Andre Rodriguez, director of the S.H.I.N.E youth ministry at St. Paul’s in Pilsen, also said more resources for youth and community programs are needed.
Rodriguez, 44, spoke to the crowd about his work in street outreach and how important it is to keep trying to engage kids.
“Nobody’s recruiting them [into gangs;] they’re joining voluntarily,” Rodriguez said. “Sometimes they’re looking for something to be part of, and when they can’t find it, the street organizations will welcome them with open arms.”
Other neighbors expressed concern with relying less on police and also asked for more action from Sigcho-Lopez.
One resident, who has lived in Pilsen since 2007, said she wants to see more communication from the alderman’s office.
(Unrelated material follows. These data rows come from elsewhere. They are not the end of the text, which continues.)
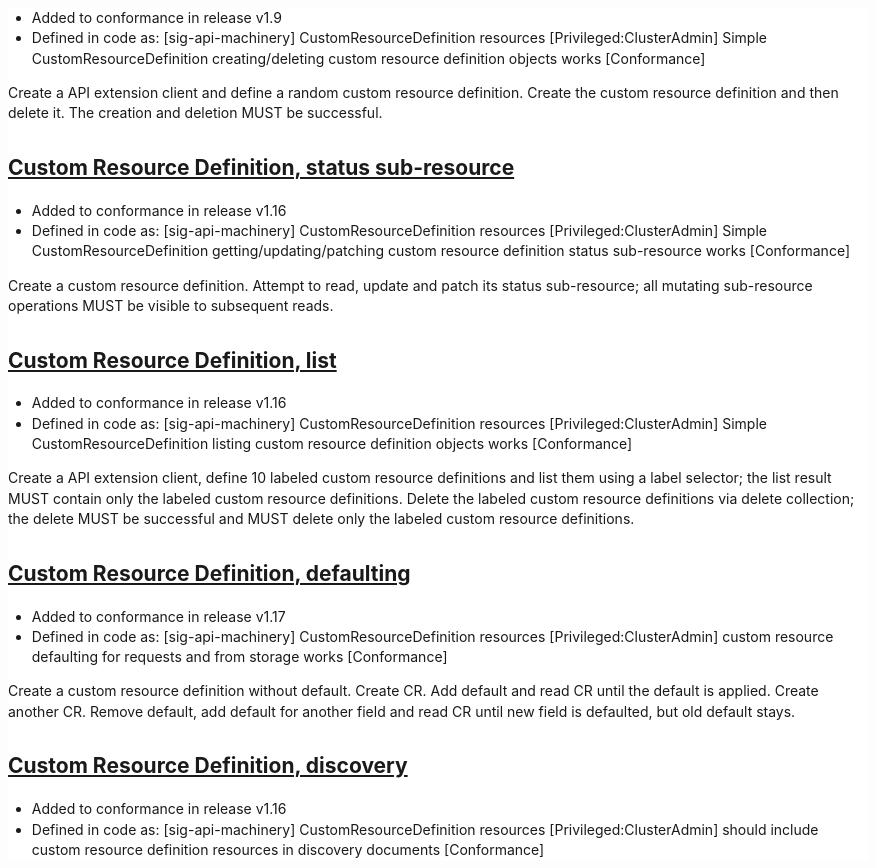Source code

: - Added to conformance in release v1.9
- Defined in code as: [sig-api-machinery] CustomResourceDefinition resources [Privileged:ClusterAdmin] Simple CustomResourceDefinition creating/deleting custom resource definition objects works  [Conformance]

Create a API extension client and define a random custom resource definition. Create the custom resource definition and then delete it. The creation and deletion MUST be successful.

## [Custom Resource Definition, status sub-resource](https://github.com/kubernetes/kubernetes/tree/release-1.23/test/e2e/apimachinery/custom_resource_definition.go#L143)

- Added to conformance in release v1.16
- Defined in code as: [sig-api-machinery] CustomResourceDefinition resources [Privileged:ClusterAdmin] Simple CustomResourceDefinition getting/updating/patching custom resource definition status sub-resource works  [Conformance]

Create a custom resource definition. Attempt to read, update and patch its status sub-resource; all mutating sub-resource operations MUST be visible to subsequent reads.

## [Custom Resource Definition, list](https://github.com/kubernetes/kubernetes/tree/release-1.23/test/e2e/apimachinery/custom_resource_definition.go#L83)

- Added to conformance in release v1.16
- Defined in code as: [sig-api-machinery] CustomResourceDefinition resources [Privileged:ClusterAdmin] Simple CustomResourceDefinition listing custom resource definition objects works  [Conformance]

Create a API extension client, define 10 labeled custom resource definitions and list them using a label selector; the list result MUST contain only the labeled custom resource definitions. Delete the labeled custom resource definitions via delete collection; the delete MUST be successful and MUST delete only the labeled custom resource definitions.

## [Custom Resource Definition, defaulting](https://github.com/kubernetes/kubernetes/tree/release-1.23/test/e2e/apimachinery/custom_resource_definition.go#L267)

- Added to conformance in release v1.17
- Defined in code as: [sig-api-machinery] CustomResourceDefinition resources [Privileged:ClusterAdmin] custom resource defaulting for requests and from storage works  [Conformance]

Create a custom resource definition without default. Create CR. Add default and read CR until the default is applied. Create another CR. Remove default, add default for another field and read CR until new field is defaulted, but old default stays.

## [Custom Resource Definition, discovery](https://github.com/kubernetes/kubernetes/tree/release-1.23/test/e2e/apimachinery/custom_resource_definition.go#L196)

- Added to conformance in release v1.16
- Defined in code as: [sig-api-machinery] CustomResourceDefinition resources [Privileged:ClusterAdmin] should include custom resource definition resources in discovery documents [Conformance]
She said she’s called numerous times over the past couple of weeks about issues on her block, but she hasn’t seen meaningful action.
“We need to stop talking about how we need to come together and actually come up with a plan,” she said at the meeting. “I just feel like I’m out here by myself. … And I do support [the police], because when we call, they’re the ones who show up.”
Armando Salgado, a police officer and Pilsen resident, directly addressed Sigcho-Lopez, asking for him to work with police.
“We need to be a team,” Salgado said. “I agree 100 percent there are root causes [to crime], but, at the end of the day, we also have to have accountability, and gangs are a problem.”
In response to Salgado, the alderman cited the Police Department’s murder clearance rate. In 2020, police said they cleared 44.5% of homicides citywide, according to the Chicago Tribune.
“Instead of blaming each other, let’s act as a community,” Sigcho-Lopez said.
After the community meeting, neighbors staged a peace walk around the Lincoln United Methodist Church. Lozano and other organizers led the march, shouting: “Whose streets? Our streets.”